The general store and summer café are open for all
The general store, dating from 1916, is still a working establishment. Decorated with vintage tin signs, there are advertisements for everything from soap to coffee. Tobacco and beer advertising is more of a problem these days. “Ta et glass øl, De også” (“Why not enjoy a glass of beer?”) is of course prohibited alcohol advertising, but with a special licence the owners are allowed to hang it there. The advertisements for “sanitary products” in anonymous packaging (yes, it is what you thought), would, on the other hand, have been more explicit today.
Stockfish production goes on here today
Stockfish (unsalted, dried fish, usually cod) is Norway’s oldest export product, and Havnnes Handelssted traditionally always bought its stockfish directly from the fishermen. When the fishermen stopped drying the fish themselves, Havnnes Handelssted began its own stockfish production, and now visitors can go into the stockfish warehouse and see the big piles of fish destined for the Italian market. Salted fish is also produced here.
Six thousand years of history lay on this site
In the forest above Havnnes a large collection of spear- and arrowheads has been found, some of them made from stone imported from the Kola Peninsula up in the far north. There appears to have been some sort of mass production of stone tools going on here, which has surprised the archaeologists. Up until the 17th century, Sami culture was more or less dominant in the area, but after that period Norwegians and Danes started to settle along the Rotsundet inlet.
The trading post is run by the Giæver family
Havnnes is situated on a headland at the entrance to the Rotsundet inlet, and from here one can sail into the Lyngenfjord, along the shipping channel that goes south towards Tromsø and north towards Skjervøy and Finnmark. In 1784, Havnnes was awarded an innkeeping licence, in other words a licence to conduct trade. The Giæver family came to Havnnes in 1795, and they have run the place ever since, among the fish dealers, shop-owners, big farm-owners, fishing boat owners, industrial entrepreneurs and bankers. Today, Havnnes is run by the seventh generation of the Giæver family.
Mother Lyng is an icon of the fjord
Among the more well-known members of the Giæver family was “Mor Lyng” (Mother Lyng), who ran Havnnes early in the 1800s. She gave birth to 12 children, all of whom died. So she fostered as many as 32 orphans, and made sure they were taught their parents’ trade: seaman, fisherman, farmer, etc. Her care and compassion for the poor was legendary. She died in 1845.

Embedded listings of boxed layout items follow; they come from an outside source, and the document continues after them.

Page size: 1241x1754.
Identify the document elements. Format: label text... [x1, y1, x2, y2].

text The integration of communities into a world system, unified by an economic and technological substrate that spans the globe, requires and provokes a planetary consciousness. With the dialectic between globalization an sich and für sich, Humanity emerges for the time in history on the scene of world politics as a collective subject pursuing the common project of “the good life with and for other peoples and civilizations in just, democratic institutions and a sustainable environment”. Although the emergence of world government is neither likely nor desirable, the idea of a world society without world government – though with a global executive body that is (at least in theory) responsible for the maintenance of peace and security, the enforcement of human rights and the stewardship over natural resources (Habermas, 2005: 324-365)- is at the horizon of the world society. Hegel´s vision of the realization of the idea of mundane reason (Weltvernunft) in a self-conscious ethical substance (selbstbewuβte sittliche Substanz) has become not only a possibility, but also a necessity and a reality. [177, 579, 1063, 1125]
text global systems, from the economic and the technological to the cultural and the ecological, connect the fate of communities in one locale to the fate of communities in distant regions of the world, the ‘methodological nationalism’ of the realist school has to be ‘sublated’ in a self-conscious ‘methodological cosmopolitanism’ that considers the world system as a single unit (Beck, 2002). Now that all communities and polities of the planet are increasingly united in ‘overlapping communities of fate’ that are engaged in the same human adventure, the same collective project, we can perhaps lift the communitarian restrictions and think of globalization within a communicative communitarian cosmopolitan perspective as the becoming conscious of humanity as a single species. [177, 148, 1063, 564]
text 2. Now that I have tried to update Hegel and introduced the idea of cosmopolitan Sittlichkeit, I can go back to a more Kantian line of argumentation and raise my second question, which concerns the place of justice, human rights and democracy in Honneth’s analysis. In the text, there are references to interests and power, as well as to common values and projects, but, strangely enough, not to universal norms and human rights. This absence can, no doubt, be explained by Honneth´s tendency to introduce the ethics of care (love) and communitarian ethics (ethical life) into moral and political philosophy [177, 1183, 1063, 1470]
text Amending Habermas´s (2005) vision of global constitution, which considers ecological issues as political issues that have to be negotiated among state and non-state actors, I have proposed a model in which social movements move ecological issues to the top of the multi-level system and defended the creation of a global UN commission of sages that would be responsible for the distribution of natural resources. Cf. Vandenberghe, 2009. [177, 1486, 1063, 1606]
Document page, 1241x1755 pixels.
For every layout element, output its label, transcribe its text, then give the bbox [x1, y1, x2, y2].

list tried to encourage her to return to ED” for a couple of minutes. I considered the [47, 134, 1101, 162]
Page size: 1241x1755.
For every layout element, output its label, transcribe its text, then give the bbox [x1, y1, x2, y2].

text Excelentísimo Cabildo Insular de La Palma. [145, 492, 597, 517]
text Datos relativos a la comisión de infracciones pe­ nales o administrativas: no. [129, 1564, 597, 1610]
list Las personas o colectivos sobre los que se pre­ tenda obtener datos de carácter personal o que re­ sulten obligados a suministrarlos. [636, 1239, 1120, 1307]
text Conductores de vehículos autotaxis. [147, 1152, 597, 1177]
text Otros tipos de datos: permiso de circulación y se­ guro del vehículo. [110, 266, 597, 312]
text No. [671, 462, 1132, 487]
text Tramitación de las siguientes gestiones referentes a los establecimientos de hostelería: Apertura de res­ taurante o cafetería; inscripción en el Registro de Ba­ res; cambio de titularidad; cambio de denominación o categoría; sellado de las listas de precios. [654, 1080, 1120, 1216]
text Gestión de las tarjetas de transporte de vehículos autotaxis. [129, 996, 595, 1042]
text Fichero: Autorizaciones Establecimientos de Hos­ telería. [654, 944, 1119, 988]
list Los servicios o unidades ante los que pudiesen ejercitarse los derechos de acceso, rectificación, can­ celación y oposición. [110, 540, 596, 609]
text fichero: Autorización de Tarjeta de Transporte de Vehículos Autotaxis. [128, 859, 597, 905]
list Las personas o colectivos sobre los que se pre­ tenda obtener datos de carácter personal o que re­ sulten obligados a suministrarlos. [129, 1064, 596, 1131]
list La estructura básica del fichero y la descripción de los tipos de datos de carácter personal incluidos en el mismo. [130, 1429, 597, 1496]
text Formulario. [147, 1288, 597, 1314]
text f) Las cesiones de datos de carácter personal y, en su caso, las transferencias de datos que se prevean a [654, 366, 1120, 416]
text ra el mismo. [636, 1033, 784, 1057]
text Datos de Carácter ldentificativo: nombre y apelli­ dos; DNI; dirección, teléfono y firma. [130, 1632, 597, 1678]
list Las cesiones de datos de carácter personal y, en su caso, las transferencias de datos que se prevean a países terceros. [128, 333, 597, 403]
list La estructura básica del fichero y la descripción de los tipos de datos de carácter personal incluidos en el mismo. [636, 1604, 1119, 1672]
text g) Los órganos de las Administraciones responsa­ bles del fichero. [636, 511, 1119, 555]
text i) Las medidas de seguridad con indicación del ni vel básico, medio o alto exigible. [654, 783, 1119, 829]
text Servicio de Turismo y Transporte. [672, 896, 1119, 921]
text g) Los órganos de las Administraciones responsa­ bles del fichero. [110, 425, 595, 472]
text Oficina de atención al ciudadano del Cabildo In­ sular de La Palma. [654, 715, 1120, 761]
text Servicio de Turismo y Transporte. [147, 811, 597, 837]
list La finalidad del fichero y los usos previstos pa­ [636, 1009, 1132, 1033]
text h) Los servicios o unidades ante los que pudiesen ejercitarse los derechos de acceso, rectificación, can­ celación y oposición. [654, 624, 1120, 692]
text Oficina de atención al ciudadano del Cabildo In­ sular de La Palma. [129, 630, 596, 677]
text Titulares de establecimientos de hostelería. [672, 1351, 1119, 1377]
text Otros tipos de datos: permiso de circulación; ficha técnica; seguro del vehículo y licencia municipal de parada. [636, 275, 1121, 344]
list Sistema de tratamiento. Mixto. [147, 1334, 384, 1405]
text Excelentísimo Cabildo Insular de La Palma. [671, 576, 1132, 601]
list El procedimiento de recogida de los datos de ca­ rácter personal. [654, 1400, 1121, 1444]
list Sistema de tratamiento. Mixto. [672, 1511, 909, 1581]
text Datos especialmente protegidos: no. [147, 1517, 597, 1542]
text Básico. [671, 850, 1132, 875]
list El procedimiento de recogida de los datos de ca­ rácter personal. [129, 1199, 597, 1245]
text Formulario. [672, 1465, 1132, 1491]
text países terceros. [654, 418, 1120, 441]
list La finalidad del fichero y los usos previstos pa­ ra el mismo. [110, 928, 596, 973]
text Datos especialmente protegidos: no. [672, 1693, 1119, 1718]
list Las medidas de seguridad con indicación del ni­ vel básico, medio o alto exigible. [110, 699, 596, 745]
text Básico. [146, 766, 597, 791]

Even the axis forces understood the architectural importance of Havnnes
Towards the end of 1944, the population was forcibly evacuated and the houses razed to the ground by the German occupying forces retreating from Northern Troms and Finnmark. The Giæver family went to Trondheim, where they lived for a long time not knowing what had happened to Havnnes. In the spring of 1945, the then owner, Johs. Giæver, returned to Havnnes and found the place untouched. He also found a notice written on cellulose which read “Kulturell wertvoll, daher nicht zerstören” (“Of cultural value, do not destroy”). The cellulose notice has been framed and now hangs in the general store.